You may have been watching Mad Money or read an article in the Journal and come across the term ETF. That guy on the train was raving about them as the next big thing in investments. They are mentioned in a lot of articles and books, and you will continue to hear about them as their popularity grows. But…
What exactly is an Exchange Traded Fund?
So to clear things up and avoid any confusion, an ETF, or exchange traded fund, is a security that tracks an index, a commodity, bonds, or a basket of assets like an index fund. You’re probably thinking, well isn’t that just like the mutual funds that I have in my 401(k)? Sort of, but unlike mutual funds which trades at the close of the trading day, an ETF trades more like a stock on a stock exchange which can be traded multiple times throughout a trading day. The price of an ETF changes throughout the day as they are bought and sold on the exchanges. And they typically have higher daily liquidity and lower fees than mutual funds, which makes them an attractive alternative for investors.
The Make Up of an Exchange Traded Fund (ETF)
An ETF is a fund that owns the underlying assets, which could be shares of stock, bonds, oil futures, forex, etc. and divides ownership of those assets into individual shares. If you own an ETF, you do not directly own or have any direct claim to the underlying investments in the fund. You indirectly own these assets.
Owning ETF shares entitles you to a portion of the profits, or dividends paid, and you may get residual value in case the fund is liquidated. This ownership can easily be bought, sold just like shares of stock, since they are traded on public stock exchanges.
Advantages of ETF’s
Many financial experts love using exchange traded funds because of their low costs and liquidity. Investing in ETF’s gives the broad based diversification of an index fund as well as the ability to do things you could traditionally do only with stocks, like sell short, buy on margin and purchase as little as one share. Another huge advantage is that the expense ratios for most ETFs are much lower than the average mutual fund. Although, when you buy and sell ETFs, you have to pay the same commission to your broker that you’d pay on any regular order.
Popular Exchanged Traded Funds
ETF’s are popular because they allow individual investors to invest in the market with more liquidity and less fees. They are also able to invest in whole sectors or indexes fairly seamlessly.
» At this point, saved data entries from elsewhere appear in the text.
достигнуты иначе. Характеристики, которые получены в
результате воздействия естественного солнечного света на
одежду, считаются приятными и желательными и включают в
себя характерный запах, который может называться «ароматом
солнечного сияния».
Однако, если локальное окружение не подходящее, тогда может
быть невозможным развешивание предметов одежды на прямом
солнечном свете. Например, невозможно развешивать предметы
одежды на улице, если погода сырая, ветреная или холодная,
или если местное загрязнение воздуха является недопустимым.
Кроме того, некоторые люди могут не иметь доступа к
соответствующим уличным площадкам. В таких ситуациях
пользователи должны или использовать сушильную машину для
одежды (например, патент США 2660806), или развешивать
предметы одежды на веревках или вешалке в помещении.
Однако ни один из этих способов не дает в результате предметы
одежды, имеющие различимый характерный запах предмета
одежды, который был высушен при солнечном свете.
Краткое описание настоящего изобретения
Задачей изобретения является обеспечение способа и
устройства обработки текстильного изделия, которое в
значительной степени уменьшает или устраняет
One of the most widely known and traded ETFs tracks the Standard and Poor’s 500 Index, called the Spider (SPDR), and trades under the ticker SPY.
The QQQ tracks the Nasdaq 100
DIA tracks the Dow Jones Industrial Average.
Sector ETFs exist which track individual industries such as energy companies (XLE), financial companies (XLF), Real Estate Investment Trust’s REITs (IYR), and there are many many more sector ETF’s out there.
Commodity ETFs track commodity prices on crude oil (USO), gold (GLD), silver (SLV), and natural gas (UNG) and others.
The versatility of ETF’s allow you to invest in just about anything, from certain sectors, to particular industries, to master limited partnerships. Check with your broker to find out additional details about fees and fund construction.